**So What Exactly Does a Derivative Tell Me?**

A derivative is simply a rate of change. If f(x) is a position function, then f'(x) tells us the velocity, or the rate at which position changes. The second derivative of f(x) (f"(x)) tells us acceleration. f"(x) is also the first derivative of velocity, and describes the rate of change of velocity. Or another way to put it is the rate of change of the rate of change.

Let's examine velocity. We know that if a function is increasing on an interval, then the velocity has to be positive on that domain. Graphically, the velocity will be above the x-axis. Conversely, if a function is decreasing, then the velocity is negative and below the x-axis.

**Great, Now How Does This Help Us?**

Knowing the derivative of a function gives us a lot of information about that function. For example, the first derivative tells us where the extrema of a function are, or the points at which their maximum and minimum values lie.
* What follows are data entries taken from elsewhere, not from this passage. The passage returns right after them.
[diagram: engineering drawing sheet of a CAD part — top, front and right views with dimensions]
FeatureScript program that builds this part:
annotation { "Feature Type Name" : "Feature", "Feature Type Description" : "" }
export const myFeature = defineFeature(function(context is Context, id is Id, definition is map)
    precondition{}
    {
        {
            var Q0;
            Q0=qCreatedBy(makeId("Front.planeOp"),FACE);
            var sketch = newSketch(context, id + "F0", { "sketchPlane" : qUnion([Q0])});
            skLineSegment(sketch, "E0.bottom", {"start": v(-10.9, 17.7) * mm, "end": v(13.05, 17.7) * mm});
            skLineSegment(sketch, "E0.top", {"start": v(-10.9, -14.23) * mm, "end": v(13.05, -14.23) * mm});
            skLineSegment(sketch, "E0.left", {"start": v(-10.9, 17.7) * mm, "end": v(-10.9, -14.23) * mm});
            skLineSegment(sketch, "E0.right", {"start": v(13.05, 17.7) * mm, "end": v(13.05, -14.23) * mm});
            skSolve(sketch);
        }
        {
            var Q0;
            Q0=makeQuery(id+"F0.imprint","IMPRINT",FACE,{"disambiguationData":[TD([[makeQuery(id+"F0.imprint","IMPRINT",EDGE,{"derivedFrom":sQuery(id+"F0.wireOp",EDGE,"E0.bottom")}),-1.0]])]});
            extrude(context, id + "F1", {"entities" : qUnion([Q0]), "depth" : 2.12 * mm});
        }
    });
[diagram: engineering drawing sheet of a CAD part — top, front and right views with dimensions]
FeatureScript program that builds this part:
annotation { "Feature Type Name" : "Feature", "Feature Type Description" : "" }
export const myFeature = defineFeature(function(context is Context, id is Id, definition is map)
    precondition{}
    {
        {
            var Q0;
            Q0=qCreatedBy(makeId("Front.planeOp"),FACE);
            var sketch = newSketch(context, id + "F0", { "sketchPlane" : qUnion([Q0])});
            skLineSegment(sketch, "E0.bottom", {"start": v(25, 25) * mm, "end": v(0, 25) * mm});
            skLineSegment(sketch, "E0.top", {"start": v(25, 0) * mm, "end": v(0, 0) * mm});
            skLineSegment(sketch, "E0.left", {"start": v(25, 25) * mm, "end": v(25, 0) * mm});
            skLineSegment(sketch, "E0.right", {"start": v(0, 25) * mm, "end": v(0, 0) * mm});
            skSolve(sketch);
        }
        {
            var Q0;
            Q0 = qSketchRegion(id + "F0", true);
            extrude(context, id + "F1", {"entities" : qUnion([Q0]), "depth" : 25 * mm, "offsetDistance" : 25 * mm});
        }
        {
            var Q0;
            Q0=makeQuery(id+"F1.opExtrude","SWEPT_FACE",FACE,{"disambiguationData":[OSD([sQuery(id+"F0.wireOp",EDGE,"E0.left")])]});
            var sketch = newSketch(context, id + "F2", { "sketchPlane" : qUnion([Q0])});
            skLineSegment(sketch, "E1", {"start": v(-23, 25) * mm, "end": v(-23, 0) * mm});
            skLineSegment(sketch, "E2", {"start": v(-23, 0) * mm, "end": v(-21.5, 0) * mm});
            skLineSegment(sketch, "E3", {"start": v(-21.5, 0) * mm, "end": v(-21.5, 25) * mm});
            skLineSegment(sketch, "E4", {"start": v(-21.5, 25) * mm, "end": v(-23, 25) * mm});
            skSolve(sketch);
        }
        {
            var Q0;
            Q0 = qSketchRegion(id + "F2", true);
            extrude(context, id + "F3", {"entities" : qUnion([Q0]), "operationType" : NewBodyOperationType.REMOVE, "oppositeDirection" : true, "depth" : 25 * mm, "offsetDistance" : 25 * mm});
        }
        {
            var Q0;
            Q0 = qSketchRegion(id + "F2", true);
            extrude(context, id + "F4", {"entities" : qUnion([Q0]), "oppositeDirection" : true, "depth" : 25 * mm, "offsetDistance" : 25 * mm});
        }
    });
We call this the first derivative test. So how exactly does the first derivative test work? First, start off by setting f'(x) = 0, and solving for x. These values of x are called critical values.

So how do we know where the maximum and minimum values lie on f(x)? We know that if f(x) is decreasing, then f'(x) is negative; and if f(x) is increasing, then f'(x) is positive. So where f'(x) transitions from negative to positive, we have a minimum; and when f'(x) transitions from positive to negative, we have a maximum.

The second derivative, which describes the acceleration of f(x), also provides invaluable information about the function. From the second derivative, we can determine the maximum and minimum values for the velocity, which are called points of inflection. We refer to the changes that occur at these points as changes in concavity. That is, when f"(x) < 0, the function is concave down; and when f"(x) > 0, the function is concave up.

In the image below, the hump to the left of the y-axis is concave-down, and the hump to the right axis is concave up. We can see the function initially decreasing until it reaches the maximum (think first derivative test), and then continuing to decelerate at a slower rate until it reaches its minimum, at which point it increases again.

Based on this information found in the second derivative, we can use the second derivative test to determine where local extrema lie on a function. Our precondition for the second derivative test is that f'(x) = 0 for our given point x. Based on this, we have the following conditions:

-f"(x) > 0: Local Minimum

-f"(x) < 0: Local Maximum

-f"(x) = 0: Inconclusive

Let's break these conditions down a little more. First, we know that f'(x) = 0. So if our acceleration is negative at x, that means there is a maximum because the function is going to change from increasing velocity to decreasing velocity at x. Similarly when f"(x) > 0, there is a minimum because the function changed from decreasing to increasing at x. Our last condition, f"(x) = 0, is inconclusive using the second derivative test because it is a possible point of inflection. You will have to test x using the first derivative test instead.

**L'Hospital's Rule**

L'Hospital's rule helps us evaluate limits in an indeterminant form by taking the derivative of the expression. Some indeterminant forms include 0 * infinity, +-infinity, 0^0, 1^infinity, etc. Formally, the rule is: lim(x-->a) f(x)/g(x) = lim(x-->a) f'(x)/g'(x).

Let's take a look at a couple of examples:

1) lim(x-->0) sin(x)/x

Starting off, this limit looks like infinity, which is an indeterminant form. If you have memorized this as a "special limit", you may recognize it as 1. We can prove this using L'Hospital's rule, though. So let's take the derivatives of the top and bottom functions. When we do this, we get: lim(x-->0) cos(x)/1, which evaluates to 1.

2) lim(x-->1) 2ln(x)/(x-1)

Again, we see an indeterminant form here of 0/0. So applying L'Hospital's rule to this limit, we can evaluate lim(x-->1) (2/x)/1 = lim(x-->1)2/x. This is much easier to evaluate, and again we get 2.

**Conclusion**

This concludes my second tutorial on derivatives. When working with particle motion, remember to always be thinking about what velocity is needed to change a particle's path, and what acceleration is needed to change the velocity. Accounting for these variables programatically and otherwise can make your life a lot easier when describing a particle.